A fish fillet processor processes fish into a fillet. Fish processing starts from the time the fish is caught. Popular species processed include cod, hake, haddock, tuna, herring, mackerel, salmon and pollock.

Commercial fish processing is a global practice. Processing varies regionally in productivity, type of operation, yield and regulation. Approximately 90% of processed fish are oceanic fish. The remaining 10% are from conciliatory freshwater operations and aquacultural production. Most fish processing industries are near commercial fishing zones. In certain regions, fish are transported or exported for processing.

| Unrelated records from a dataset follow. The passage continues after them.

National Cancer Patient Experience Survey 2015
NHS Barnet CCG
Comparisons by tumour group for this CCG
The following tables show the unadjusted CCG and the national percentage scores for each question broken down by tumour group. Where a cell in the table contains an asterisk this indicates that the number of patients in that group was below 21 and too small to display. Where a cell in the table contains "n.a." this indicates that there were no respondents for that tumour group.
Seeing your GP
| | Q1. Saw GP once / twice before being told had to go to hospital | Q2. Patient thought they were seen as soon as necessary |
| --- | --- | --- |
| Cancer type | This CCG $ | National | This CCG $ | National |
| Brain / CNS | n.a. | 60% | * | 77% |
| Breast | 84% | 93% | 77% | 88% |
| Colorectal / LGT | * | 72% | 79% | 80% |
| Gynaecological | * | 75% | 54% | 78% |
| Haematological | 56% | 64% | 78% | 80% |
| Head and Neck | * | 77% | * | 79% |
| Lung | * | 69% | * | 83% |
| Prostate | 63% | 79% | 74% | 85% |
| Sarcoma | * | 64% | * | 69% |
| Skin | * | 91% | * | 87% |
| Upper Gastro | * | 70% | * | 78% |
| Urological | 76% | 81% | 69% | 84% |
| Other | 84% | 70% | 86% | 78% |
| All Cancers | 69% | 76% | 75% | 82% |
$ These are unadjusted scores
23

==Major fish processing countries==
The largest fish processing countries in order are:

- Vietnam
- China
- Peru
- Chile
- Japan
- The United States
- The Russian Federation
- Indonesia

These countries produce over half the world's fish products. The Pacific Northwest region of the United States provides the greatest volume.

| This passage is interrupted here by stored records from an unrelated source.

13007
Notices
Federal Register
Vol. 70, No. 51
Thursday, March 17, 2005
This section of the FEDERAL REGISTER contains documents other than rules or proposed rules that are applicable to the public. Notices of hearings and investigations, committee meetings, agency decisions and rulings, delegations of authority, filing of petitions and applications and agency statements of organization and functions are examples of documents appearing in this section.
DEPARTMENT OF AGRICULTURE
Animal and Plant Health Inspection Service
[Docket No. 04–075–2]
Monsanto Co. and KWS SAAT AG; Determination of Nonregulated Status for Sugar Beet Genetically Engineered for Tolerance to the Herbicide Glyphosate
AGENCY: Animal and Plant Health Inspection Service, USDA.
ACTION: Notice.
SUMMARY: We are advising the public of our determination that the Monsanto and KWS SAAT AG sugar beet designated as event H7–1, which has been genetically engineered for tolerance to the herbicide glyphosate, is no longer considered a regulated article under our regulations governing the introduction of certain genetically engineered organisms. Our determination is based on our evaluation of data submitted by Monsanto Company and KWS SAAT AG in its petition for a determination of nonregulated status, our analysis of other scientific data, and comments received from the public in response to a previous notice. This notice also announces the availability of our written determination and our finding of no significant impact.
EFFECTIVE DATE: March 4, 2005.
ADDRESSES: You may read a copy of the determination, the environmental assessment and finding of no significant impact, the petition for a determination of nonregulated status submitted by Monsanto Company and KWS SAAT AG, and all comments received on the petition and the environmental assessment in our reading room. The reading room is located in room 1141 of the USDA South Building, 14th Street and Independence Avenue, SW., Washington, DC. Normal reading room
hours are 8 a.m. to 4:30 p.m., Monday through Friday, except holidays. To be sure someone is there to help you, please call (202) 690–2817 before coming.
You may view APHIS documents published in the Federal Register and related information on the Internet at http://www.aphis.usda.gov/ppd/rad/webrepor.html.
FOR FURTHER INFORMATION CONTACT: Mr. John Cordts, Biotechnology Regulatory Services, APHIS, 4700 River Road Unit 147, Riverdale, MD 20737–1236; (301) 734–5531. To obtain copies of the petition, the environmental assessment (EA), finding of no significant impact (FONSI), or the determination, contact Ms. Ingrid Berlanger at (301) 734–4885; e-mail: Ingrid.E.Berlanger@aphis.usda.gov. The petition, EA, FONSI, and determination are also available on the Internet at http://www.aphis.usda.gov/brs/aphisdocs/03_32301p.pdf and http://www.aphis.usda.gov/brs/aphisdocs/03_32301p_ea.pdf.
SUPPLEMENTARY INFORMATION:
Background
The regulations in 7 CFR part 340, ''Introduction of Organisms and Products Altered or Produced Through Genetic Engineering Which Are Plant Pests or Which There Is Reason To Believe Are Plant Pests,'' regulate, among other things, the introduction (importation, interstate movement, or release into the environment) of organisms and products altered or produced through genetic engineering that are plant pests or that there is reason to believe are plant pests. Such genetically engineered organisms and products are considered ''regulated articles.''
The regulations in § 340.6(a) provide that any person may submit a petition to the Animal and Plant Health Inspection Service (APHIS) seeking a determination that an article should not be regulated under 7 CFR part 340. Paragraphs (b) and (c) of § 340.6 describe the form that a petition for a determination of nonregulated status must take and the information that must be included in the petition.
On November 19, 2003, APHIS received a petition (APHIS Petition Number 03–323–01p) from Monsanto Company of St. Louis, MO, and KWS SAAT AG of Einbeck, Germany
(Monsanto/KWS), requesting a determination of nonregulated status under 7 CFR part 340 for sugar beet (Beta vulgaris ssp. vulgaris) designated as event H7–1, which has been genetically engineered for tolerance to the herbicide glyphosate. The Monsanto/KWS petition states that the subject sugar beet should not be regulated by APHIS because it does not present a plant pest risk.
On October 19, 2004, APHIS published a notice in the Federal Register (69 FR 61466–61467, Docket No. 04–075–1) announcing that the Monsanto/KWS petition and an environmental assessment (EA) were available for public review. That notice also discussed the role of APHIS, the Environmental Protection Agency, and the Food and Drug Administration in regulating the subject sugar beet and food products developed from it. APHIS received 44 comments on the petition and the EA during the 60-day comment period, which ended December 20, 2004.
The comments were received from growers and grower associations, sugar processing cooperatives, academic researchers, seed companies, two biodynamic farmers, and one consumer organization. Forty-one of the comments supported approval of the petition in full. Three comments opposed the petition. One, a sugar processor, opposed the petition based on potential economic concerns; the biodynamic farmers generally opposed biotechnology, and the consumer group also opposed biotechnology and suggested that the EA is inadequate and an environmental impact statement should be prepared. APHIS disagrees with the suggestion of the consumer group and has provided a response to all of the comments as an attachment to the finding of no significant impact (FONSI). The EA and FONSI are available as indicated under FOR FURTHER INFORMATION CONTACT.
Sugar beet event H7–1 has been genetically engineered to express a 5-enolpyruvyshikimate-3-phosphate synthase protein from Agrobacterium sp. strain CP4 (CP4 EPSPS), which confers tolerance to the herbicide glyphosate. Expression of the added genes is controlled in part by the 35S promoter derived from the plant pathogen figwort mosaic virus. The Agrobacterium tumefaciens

==Uses of processed fish==
Seventy-five percent of fish processed is for human consumption. Fish oil and fish meal comprise the remaining 25% of fish processing, with fish meal predominantly used in livestock feed and aquaculture.

Fresh fish accounts for 30% of production. Most processed fish is sold frozen as fillets or whole fish, canned fish and as other fish protein products (e.g. surimi). The consumption of frozen fish products as ready-to-eat meals, fillets, and whole fish is increasing globally.

== Processing procedures ==
Processing can start either on the fishing vessel or at the plants. For example, sometimes the fish are beheaded and gutted on the fishing vessel itself.

The process involved in filleting of whitefish is moderately different as compared to the filleting of oily fish.

=== Whitefish ===

In certain fish processing industries, filleting is done manually.

The fish is be-headed, gutted, de-iced and de-scaled. It is then graded and filleted by hand. After the processing phase, the fish fillet is trimmed for blood, bones, fins, black membrane, fleas, loose fish scales and sorted. It is then packed and frozen in cold storage.

=== Processing of oily fish ===
Oily fish have oils throughout their tissues and in the stomach cavity around the gut. Up to 30% of oil is found in the fillet, varying across species. Examples of oily fish include salmon, tuna, mackerel, herring and anchovy.

Due to the oil content, gutting and heading is avoided to reduce the risk associated with oily surfaces. The oily skin is kept as it retains the quality of the flesh. The filleting process is almost the same for the whitefish breeds, but oily fish is mostly canned.